And of course if there are things that may apply to you particularly.
E.g. schools differ in the way they deal with bilingual/multilingual children (some only pay attention to them if they fall behind in English, others recognise that multilingual children have specific challenges even if they are great at English and provide targeted support). This is something you can ask about.
And schools differ in the way they use Pupil Premium money, and hence it can make a difference how likely it is that your child will actually benefit from it. There is statutory information regarding Pupil Premium so you should be able to look that up.

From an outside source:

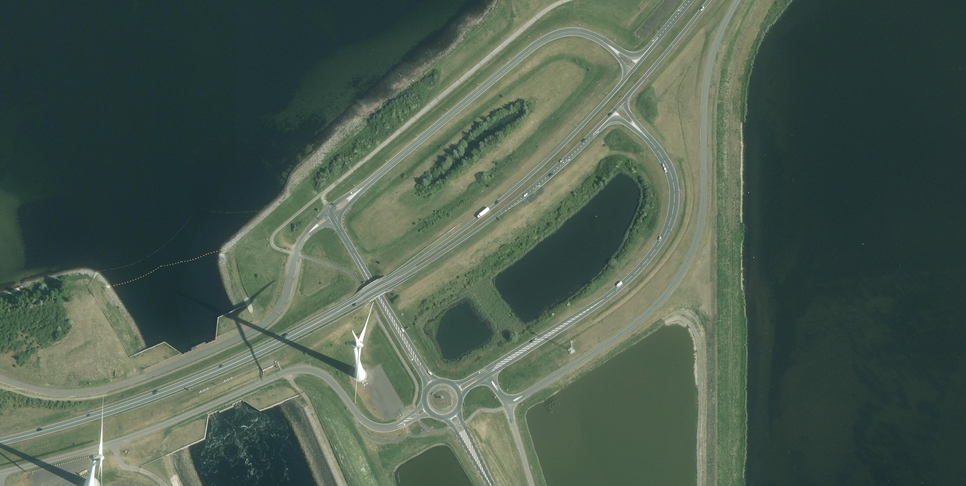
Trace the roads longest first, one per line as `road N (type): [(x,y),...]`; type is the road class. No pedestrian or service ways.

Some schools are Infant schools so go only to Y2, in which case you may be looking at which Junior schools they tend to feed into, what exactly the admission criteria are for the Junior schools, how well they coordinate with each other (you may well end up having a child at the Junior and Infant at the same time, so it's important that pick-up/drop off works), and how they organise the transition from infants to juniors.

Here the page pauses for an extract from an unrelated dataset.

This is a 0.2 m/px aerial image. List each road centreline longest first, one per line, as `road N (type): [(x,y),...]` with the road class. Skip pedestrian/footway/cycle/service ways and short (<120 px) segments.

You may want to look ahead at which Secondary schools there are in your area and how you get into them; e.g. if you need to be in a certain feeder school.

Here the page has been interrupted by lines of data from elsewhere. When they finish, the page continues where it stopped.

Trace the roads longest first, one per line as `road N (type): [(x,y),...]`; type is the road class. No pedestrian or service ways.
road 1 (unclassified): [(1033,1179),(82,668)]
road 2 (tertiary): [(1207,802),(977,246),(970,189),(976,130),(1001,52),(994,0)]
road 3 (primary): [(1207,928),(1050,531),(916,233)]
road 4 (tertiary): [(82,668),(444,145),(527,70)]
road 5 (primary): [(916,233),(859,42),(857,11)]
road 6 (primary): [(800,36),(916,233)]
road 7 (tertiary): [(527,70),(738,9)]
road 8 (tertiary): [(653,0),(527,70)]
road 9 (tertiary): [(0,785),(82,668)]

You may be interested in knowing what role faith plays in each school. Some non-faith schools do more religious stuff than some faith schools. E.g. frequency of prayers, singing hymns, etc.
But at the end of the day, for us for DC1 it was all about the 'feeling' we got, in conjunction with practical/pragmatic considerations.
I just couldn't make myself like our nearest school, and some things rubbed me up the wrong way there (observed a couple of reception children sitting alone at a table (each separately) doing nothing at all. Literally staring into space. For the whole duration of our visit.)
The second nearest school was lovely in many ways but there was a lot of shouting and swearing and even fighting (parents) to be overheard at pick-up time.
The school that we liked best, with a margin, was too far away to justify choosing it over our second favourite, which we liked far less but deemed 'good enough', and within walking distance.
Now in the process of choosing for DC2, trying to figure out if there is anything that might justify choosing to send them to two different schools. DC2 has very different needs to DC1 so it is not obvious that we'd choose the same school if DC2 were our first, but again if it is 'good enough' then can we justify the organisational nightmare of having them in two different schools?